Au terme d’une saison moins florissante que la précédente, le puncheur s’offre le plus beau titre de sa carrière, et s’empare du tant convoité maillot arc-en-ciel. Dans les années qui ont suivi, il a remporté deux éditions supplémentaires de l’Amstel Gold Race, comme un signe que le Cauberg ne pouvait pas avoir une autre issue.

Tour des Flandres 2017 : un solo hors du commun

Il avait un rêve : celui de remporter tous les Monuments. Après avoir décroché la Doyenne et le Tour de Lombardie à deux reprises, il veut désormais se (re) montrer sur les Flandriennes.

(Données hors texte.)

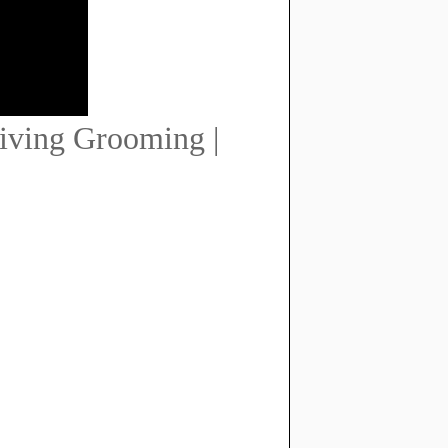
iving Grooming |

Deux fois sur le podium du Ronde, il sait qu’il en est capable et veut le prouver à tout le monde en rejoignant l’équipe de Patrick Lefevere, spécialiste en la matière.

Après avoir manqué les quatre dernières éditions, Gilbert n’est pas le grand favori au départ d’Anvers mais sa deuxième place au Grand Prix de l’E3 une semaine plus tôt montre que son choix de carrière était peut-être le meilleur possible pour se relancer.

Au sein d’une armada qui fait rapidement beaucoup de mal à ses adversaires, il prend une avance imprévue au sommet du Vieux Kwaremont et décide tout de même d’y aller seul alors qu’il reste encore 50 kilomètres à parcourir. C’est long, même très long.

Malgré cela, il parvient à creuser un écart important avant qu’un événement de course fasse tout basculer : la chute de ses trois poursuivants (Peter Sagan, Van Avermaet, et Oliver Naesen) dans la dernière ascension du Kwaremont. Si on ne saura jamais ce qu’il se serait passé sans cette chute, les relatives difficultés de Gilbert en fin de course et l’écart de trente secondes à l’arrivée laissent penser que le suspense aurait été intenable sans cette chute. Porté par la foule, Gilbert a fait, ce jour-là, un pas de plus dans la légende du cyclisme.

Paris-Roubaix 2019 : les pavés comme nouveau jardin

Boonen et Fabian Cancellara ont pris leur retraite, l’Enfer du Nord est plus ouvert que jamais, Gilbert en est conscient et ne veut pas rater ce qui ressemble à l’une de ses toutes dernières possibilités.

Après une première accélération avec Nils Politt et Rüdiger Selig, le Wallon se retrouve dans un groupe de six avec le premier cité, Sagan, Wout van Aert, Sep Vanmarcke et son coéquipier Yves Lampaert. Dans le secteur de Gruson, Politt réaccélère, bien suivi par Gilbert.

L’entente entre les deux hommes est parfaite. Ils arrivent sur le Vélodrome ensemble et c’est le plus expérimenté des deux qui savoure une victoire à laquelle peu de monde croyait seulement quelques années avant. Gilbert remporte Paris-Roubaix, son quatrième Monument différent, à sa troisième participation.

Un palmarès d’une longueur infinie

Il faudrait un livre pour conter toutes les victoires de Philippe Gilbert. Revenir sur ces cinq succès fondateurs ne doit pas occulter toutes les autres victoires lors des classiques : 4 Amstel Gold Race, 1 Flèche wallonne, 1 Classica San Sebastian, 1 GP du Québec, 2 Paris-Tours, 2 Tour de Lombardie. Il faut également rappeler qu’il a remporté des étapes dans les trois Grands tours, 11 étapes en tout, et porté le maillot jaune (1 jour) et le rouge (5 jours). Rajoutez à cela une place de numéro 1 mondial en 2011 et trois titres de champion de Belgique dont un contre-la-montre et vous obtenez l’un des plus beaux palmarès de l’histoire.

Véritable légende, Gilbert va manquer par son panache et le spectacle qu’il offrait à tous les amateurs du vélo, à tout un pays, même. Au moment de refermer l’une des plus belles pages de l’histoire du sport belge, il ne reste qu’une chose à dire : Merci Phil. Onze millions de fois merci.